(GIVEN RECORDS Opens)
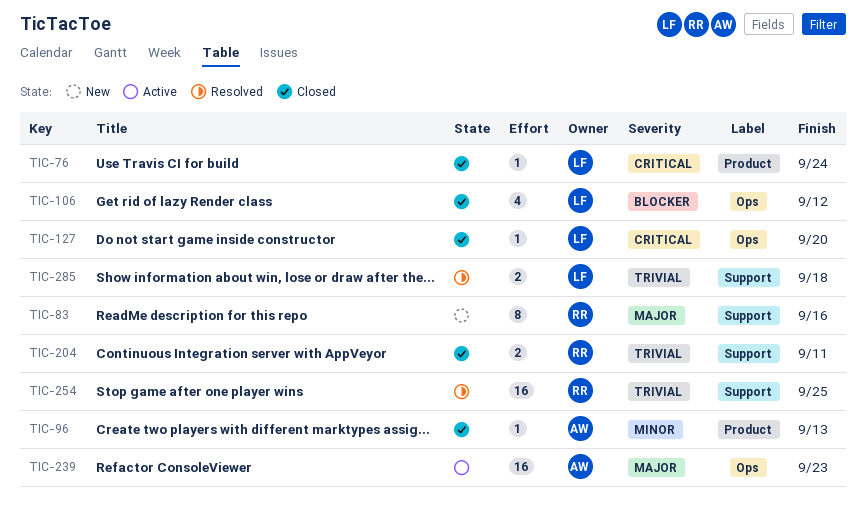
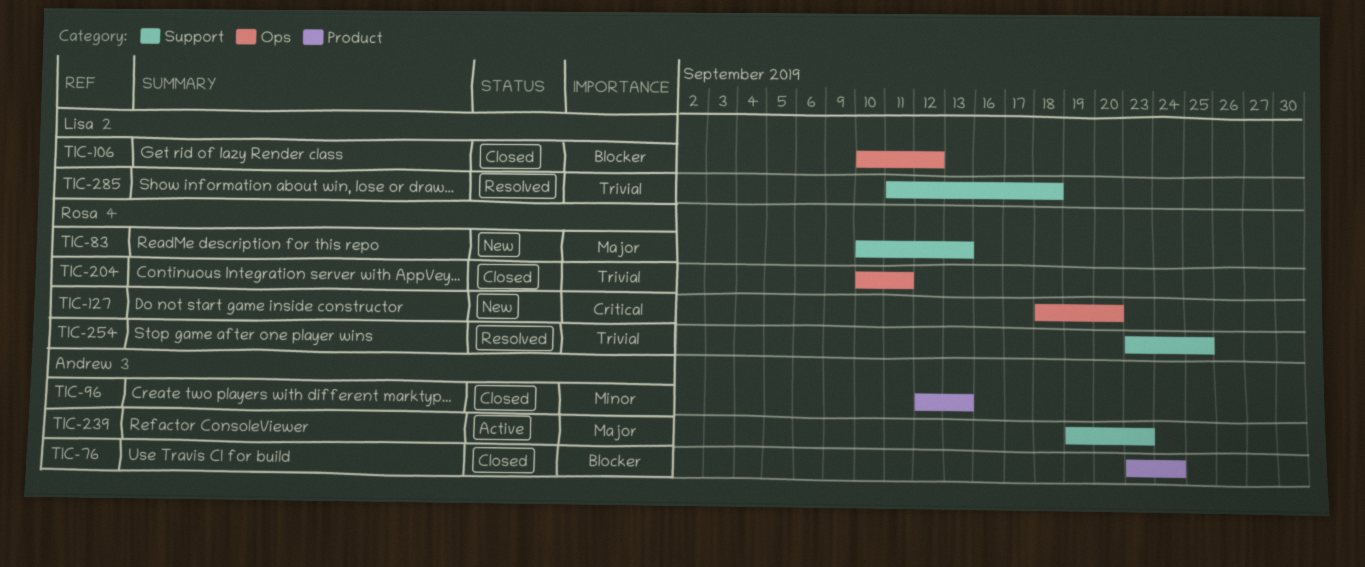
TIC-76, owner: Lisa -> Andrew
TIC-76, priority: Critical -> Blocker
TIC-83, due: Sep 16 -> Sep 13
TIC-127, status: Closed -> New
TIC-127, owner: Lisa -> Rosa
TIC-204, label: Support -> Ops
TIC-239, label: Ops -> Support

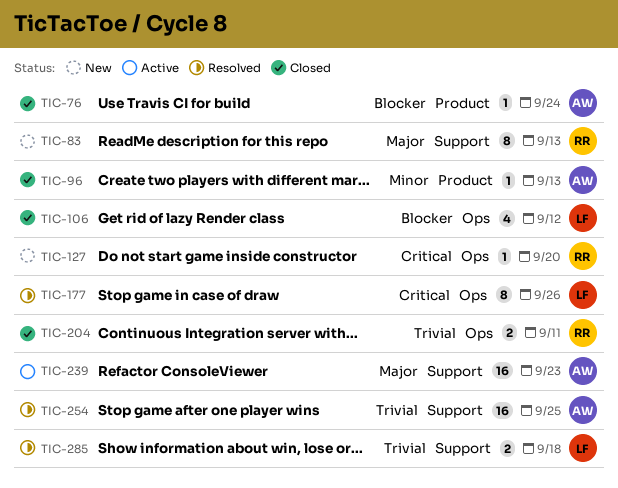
TIC-177: none -> present
TIC-254, owner: Rosa -> Andrew

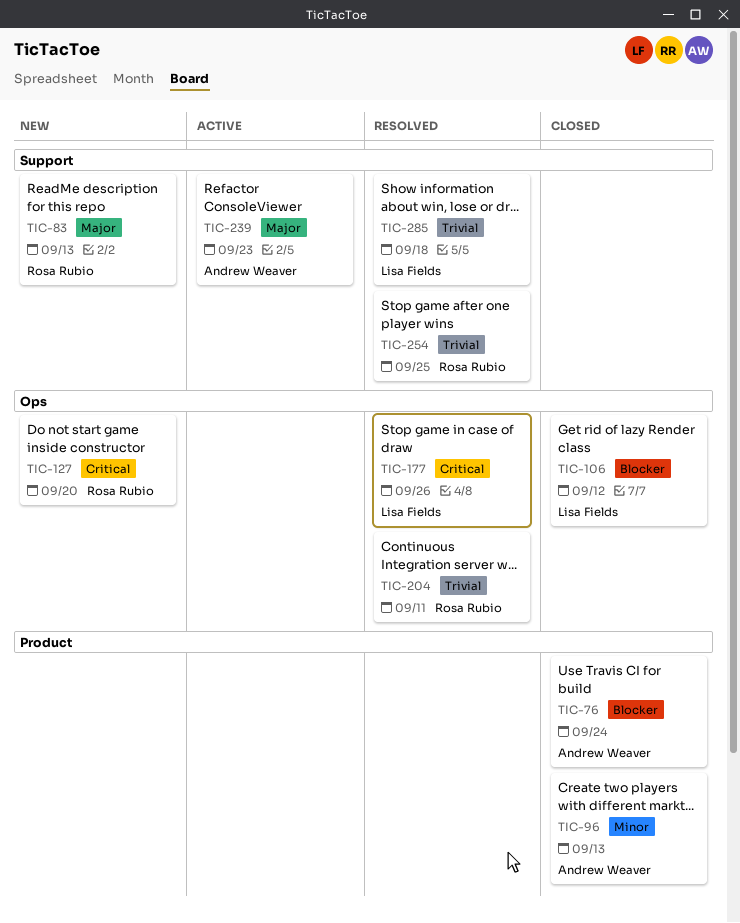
TIC-204, status: Closed -> Resolved
TIC-254, owner: Andrew Weaver -> Rosa Rubio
(GIVEN RECORDS Closes)
For the data above, state only how many lines include the word "Andrew".

3